### What is required
If a line in the listing includes the word "Contact", copy it out.

### Data for review
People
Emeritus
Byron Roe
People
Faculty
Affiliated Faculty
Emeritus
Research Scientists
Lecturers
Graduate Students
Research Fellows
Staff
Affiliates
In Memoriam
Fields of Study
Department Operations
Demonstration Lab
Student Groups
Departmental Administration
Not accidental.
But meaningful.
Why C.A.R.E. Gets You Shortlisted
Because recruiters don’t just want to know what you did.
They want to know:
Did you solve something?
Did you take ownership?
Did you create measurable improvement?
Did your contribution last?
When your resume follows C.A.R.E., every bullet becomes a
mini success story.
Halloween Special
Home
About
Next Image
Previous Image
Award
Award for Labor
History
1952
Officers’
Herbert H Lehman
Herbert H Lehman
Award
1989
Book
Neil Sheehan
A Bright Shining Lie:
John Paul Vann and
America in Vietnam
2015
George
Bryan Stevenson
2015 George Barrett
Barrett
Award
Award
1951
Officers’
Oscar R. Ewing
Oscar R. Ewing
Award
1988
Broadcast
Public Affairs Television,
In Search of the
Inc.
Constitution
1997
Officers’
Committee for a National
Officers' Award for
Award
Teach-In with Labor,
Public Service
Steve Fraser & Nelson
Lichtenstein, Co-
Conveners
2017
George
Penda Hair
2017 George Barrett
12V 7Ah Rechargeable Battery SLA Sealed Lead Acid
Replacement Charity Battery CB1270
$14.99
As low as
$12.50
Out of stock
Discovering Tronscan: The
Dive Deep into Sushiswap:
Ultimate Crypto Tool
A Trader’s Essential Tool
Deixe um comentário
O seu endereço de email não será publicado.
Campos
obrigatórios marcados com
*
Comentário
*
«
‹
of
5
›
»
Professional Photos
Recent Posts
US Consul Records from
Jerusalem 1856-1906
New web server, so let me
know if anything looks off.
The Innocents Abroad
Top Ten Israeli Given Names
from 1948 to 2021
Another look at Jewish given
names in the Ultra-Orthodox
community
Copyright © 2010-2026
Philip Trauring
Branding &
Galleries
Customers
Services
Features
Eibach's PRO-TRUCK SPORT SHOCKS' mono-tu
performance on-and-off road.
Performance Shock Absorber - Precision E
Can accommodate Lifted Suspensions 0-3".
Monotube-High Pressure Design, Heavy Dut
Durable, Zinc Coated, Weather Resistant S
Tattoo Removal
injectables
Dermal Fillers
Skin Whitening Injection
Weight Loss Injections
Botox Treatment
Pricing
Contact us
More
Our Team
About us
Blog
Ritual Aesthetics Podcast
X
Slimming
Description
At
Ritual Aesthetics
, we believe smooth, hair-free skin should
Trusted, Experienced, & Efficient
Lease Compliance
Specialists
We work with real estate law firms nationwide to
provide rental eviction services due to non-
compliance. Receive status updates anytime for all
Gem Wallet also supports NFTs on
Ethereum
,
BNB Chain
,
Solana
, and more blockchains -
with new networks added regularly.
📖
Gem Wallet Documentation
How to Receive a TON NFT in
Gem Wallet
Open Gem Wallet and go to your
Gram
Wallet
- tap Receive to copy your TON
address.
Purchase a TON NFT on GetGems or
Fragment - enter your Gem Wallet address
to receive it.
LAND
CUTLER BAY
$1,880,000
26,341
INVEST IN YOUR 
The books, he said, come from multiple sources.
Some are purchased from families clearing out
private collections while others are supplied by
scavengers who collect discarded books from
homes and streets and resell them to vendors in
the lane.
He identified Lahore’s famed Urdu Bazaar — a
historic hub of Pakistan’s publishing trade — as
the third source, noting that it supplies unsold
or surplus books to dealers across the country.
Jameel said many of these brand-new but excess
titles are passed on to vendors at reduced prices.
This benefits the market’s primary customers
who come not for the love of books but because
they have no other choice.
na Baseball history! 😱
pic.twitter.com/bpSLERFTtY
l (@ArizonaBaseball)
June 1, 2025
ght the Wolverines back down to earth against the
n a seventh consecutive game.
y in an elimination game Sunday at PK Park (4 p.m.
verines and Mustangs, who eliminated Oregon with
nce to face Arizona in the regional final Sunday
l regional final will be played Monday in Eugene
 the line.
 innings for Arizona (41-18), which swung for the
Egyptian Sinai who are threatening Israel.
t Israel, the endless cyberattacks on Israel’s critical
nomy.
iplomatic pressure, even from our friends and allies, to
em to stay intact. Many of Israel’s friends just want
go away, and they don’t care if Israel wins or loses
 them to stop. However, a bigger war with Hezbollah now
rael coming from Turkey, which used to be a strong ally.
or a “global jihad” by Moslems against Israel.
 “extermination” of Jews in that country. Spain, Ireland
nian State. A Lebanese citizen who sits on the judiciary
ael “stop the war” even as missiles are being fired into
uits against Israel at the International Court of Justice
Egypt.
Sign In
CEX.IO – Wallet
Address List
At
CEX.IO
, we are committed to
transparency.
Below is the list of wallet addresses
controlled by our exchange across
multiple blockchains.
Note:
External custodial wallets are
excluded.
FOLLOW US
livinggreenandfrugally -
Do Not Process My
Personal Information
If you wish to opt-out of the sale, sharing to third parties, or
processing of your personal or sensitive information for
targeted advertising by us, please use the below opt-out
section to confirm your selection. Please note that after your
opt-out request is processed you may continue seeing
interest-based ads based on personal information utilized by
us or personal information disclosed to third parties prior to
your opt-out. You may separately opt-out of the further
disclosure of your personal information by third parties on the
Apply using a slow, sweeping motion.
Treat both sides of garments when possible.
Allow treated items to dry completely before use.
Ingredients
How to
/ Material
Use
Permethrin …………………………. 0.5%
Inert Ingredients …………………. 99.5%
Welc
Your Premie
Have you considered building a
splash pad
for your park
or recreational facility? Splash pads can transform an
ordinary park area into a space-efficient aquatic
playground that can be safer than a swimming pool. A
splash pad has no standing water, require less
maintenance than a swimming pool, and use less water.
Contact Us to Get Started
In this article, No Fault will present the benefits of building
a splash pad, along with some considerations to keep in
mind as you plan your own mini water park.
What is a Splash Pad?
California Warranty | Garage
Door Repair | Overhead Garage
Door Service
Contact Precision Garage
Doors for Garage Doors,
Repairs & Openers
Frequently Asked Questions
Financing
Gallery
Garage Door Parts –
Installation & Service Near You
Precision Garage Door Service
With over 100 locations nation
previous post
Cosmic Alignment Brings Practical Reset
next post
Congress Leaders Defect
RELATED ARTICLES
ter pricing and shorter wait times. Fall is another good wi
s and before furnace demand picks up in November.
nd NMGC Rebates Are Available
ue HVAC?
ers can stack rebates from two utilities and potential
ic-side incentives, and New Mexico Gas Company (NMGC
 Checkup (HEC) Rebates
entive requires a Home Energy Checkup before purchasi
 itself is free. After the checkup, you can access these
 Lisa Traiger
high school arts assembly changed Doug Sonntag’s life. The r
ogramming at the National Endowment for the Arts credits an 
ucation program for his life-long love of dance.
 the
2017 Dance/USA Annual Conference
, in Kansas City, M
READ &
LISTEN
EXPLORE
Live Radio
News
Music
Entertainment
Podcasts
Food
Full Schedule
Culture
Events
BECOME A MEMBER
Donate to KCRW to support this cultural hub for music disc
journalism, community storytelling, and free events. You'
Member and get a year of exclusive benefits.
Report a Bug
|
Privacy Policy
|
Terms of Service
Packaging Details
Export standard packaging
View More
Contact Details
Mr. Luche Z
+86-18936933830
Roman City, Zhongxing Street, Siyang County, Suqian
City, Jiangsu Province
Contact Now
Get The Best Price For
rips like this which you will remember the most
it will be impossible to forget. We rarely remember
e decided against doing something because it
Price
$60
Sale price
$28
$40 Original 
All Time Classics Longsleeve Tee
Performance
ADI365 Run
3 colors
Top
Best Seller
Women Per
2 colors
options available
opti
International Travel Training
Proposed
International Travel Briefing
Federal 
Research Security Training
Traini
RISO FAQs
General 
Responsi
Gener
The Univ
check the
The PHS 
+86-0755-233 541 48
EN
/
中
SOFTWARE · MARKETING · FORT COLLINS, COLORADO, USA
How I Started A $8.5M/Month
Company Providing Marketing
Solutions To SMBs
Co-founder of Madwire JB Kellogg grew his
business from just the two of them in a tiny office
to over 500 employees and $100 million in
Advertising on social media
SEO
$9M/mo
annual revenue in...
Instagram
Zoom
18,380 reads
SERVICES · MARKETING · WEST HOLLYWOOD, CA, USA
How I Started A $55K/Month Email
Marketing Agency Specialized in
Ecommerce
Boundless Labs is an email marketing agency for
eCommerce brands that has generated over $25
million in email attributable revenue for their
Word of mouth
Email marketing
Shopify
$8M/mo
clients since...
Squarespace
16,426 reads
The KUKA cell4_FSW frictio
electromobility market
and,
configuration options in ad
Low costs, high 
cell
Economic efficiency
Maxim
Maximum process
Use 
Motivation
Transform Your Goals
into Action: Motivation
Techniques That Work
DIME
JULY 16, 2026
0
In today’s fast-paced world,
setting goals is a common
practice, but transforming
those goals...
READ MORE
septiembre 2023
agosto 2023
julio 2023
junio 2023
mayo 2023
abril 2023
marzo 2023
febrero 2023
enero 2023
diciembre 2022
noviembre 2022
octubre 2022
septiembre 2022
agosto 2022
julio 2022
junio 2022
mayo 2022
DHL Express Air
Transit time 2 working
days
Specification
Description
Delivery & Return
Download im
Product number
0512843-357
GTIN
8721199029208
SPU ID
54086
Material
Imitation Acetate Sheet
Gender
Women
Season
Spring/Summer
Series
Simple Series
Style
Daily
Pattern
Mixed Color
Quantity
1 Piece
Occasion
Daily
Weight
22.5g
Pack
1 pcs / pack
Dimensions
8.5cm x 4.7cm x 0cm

### Written response
Contact us
Contact Us to Get Started
Contact Precision Garage
Contact Details
Contact Now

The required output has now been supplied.